- Citizenship: Nairobi Kenya
- Education: Masters degree in Anthropology from the University of Nairobi in Kenya.
- Occupations: Artist and a trained art educator Painter and sculptor
- Organization: An art curator at the National Museums of Kenya
- Movement: A member of International Council of Museums (ICOM). A member of the National Arts Committee.
- Awards: Scholar Fellowship Award of Omooba Yemisi Adedoyin Shyllon Art Foundation (OYASAF)

= Lydia Gatundu Galavu =

Artist and art curator

Lydia Gatundu Galavu is an art curator at the National Museums of Kenya in Nairobi, where she manages the Museum's collection with a focus on contemporary art exhibition.

== Career ==
Galavu has a masters degree in Anthropology from the University of Nairobi in Kenya. She is an artist and a trained art educator with experience teaching in schools. She is a painter and sculptor, occasionally participating in exhibitions to showcase her work. Galavu is part of the organizing committee for the Kenya Museum society and her work has been published in Kenya Past and Present by the Kenya Museum Society.

_ _ _ _ _

> **Required tasks**
1. Copy the Lydia Gatundu Galavu profile from "- Citizenship: Nairobi" to "National Arts Committee.", inclusive, renaming "art curator" to "museum curator" wherever it occurs.
2. Answer these questions using the Lydia Gatundu Galavu profile:
(a) Which university awarded Galavu her masters degree?
(b) What award does the profile list for her?
(c) Under what title did the Kenya Museum Society publish her work?
3. Summarize the Lydia Gatundu Galavu profile in two sentences.
The records that come next are separate material, unconnected to the Lydia Gatundu Galavu profile.

> **Dataset entries**
_ _ _ _ _

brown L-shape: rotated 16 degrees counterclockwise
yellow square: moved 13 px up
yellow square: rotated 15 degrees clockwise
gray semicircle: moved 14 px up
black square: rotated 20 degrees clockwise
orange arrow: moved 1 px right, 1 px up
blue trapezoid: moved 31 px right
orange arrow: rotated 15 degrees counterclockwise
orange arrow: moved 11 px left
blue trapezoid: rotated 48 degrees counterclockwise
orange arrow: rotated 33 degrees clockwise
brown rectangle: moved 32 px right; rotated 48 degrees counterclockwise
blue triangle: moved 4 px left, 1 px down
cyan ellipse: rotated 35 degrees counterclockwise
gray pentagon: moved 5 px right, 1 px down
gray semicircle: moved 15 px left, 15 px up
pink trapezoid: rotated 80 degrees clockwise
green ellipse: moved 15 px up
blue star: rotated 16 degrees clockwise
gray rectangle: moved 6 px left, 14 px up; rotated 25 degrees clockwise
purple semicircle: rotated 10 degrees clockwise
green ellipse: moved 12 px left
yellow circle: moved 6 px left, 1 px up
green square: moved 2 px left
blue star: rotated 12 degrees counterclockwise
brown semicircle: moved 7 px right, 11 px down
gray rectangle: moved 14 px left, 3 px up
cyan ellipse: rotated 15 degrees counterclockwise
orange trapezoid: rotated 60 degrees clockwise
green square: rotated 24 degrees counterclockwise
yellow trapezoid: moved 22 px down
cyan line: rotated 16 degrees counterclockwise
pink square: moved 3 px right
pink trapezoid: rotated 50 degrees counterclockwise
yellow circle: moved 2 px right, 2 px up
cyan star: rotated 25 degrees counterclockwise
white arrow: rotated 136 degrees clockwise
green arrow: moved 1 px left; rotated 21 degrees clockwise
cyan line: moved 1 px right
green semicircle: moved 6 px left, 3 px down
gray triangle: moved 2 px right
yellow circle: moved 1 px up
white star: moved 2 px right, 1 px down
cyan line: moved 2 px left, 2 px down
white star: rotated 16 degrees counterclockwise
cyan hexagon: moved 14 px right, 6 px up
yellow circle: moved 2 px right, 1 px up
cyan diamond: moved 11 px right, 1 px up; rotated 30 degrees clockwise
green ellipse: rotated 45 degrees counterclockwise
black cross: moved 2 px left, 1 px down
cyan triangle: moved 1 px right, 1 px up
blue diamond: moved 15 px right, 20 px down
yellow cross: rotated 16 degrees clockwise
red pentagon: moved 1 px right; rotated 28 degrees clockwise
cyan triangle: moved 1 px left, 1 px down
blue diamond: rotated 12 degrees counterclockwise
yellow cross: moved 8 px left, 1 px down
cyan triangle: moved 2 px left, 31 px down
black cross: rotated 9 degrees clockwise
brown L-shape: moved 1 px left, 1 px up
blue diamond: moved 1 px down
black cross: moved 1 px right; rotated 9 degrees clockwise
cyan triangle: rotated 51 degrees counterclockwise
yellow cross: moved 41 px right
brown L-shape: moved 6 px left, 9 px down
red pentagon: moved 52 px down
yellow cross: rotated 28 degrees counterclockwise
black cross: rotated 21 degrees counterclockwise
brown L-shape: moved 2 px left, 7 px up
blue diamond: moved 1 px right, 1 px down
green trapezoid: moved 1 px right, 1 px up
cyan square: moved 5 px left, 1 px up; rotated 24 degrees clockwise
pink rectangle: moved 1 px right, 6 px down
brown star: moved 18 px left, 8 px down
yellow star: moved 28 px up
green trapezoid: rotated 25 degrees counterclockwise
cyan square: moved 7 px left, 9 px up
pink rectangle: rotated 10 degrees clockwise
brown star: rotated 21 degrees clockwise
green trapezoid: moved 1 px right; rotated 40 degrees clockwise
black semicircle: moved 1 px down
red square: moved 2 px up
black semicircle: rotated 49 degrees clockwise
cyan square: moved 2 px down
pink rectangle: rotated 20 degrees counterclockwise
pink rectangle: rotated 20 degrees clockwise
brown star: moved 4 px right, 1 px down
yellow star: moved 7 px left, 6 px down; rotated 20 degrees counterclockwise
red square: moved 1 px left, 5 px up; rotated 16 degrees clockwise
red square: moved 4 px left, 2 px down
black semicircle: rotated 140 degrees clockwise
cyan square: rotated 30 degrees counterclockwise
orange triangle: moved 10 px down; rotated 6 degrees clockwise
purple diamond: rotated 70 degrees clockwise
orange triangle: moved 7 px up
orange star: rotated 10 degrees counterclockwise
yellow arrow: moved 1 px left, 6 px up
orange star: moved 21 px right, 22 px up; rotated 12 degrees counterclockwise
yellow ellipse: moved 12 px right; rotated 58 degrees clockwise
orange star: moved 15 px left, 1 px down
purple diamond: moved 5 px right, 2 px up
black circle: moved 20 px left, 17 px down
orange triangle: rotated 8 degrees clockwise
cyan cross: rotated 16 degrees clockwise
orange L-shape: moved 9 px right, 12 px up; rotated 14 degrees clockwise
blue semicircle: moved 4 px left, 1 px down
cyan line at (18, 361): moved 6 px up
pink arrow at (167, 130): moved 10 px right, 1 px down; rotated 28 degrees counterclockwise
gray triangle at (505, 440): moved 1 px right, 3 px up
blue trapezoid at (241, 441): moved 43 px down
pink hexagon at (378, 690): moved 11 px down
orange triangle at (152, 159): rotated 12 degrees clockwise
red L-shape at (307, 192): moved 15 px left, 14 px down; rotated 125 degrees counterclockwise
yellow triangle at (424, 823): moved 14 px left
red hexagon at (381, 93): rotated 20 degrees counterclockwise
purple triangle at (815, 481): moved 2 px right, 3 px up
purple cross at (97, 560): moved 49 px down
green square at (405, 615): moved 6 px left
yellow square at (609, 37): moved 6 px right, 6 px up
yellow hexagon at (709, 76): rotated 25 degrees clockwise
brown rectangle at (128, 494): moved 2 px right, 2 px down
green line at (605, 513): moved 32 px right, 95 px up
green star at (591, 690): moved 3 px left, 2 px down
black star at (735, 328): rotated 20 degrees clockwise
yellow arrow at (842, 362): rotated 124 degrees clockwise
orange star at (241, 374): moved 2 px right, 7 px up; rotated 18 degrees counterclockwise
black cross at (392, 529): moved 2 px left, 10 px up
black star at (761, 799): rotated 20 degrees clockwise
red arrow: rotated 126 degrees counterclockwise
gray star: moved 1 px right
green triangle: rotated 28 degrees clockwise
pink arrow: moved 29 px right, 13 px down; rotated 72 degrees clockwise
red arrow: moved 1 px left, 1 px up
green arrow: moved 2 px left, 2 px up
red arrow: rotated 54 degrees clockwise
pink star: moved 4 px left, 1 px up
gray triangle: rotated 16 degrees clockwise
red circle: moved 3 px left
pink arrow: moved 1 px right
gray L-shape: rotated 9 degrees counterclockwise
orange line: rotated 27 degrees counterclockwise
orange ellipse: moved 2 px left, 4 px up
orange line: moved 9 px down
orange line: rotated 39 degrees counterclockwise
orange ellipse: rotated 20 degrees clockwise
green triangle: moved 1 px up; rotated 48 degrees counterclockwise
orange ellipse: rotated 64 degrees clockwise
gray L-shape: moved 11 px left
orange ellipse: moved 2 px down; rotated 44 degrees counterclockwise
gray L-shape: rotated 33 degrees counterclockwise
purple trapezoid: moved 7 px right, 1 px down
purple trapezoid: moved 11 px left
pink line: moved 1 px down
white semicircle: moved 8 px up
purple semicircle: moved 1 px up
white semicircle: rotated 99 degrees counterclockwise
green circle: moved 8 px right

_ _ _ _ _

> **Responses by task**
1.
- Citizenship: Nairobi Kenya
- Education: Masters degree in Anthropology from the University of Nairobi in Kenya.
- Occupations: Artist and a trained art educator Painter and sculptor
- Organization: An museum curator at the National Museums of Kenya
- Movement: A member of International Council of Museums (ICOM). A member of the National Arts Committee.

2.
(a) The University of Nairobi in Kenya.
(b) The Scholar Fellowship Award of Omooba Yemisi Adedoyin Shyllon Art Foundation (OYASAF).
(c) Kenya Past and Present.

3. Lydia Gatundu Galavu is an art curator at the National Museums of Kenya in Nairobi, where she manages the collection with a focus on contemporary art exhibition. She holds a masters degree in Anthropology from the University of Nairobi, works as a painter, sculptor and trained art educator, and has had her work published by the Kenya Museum Society.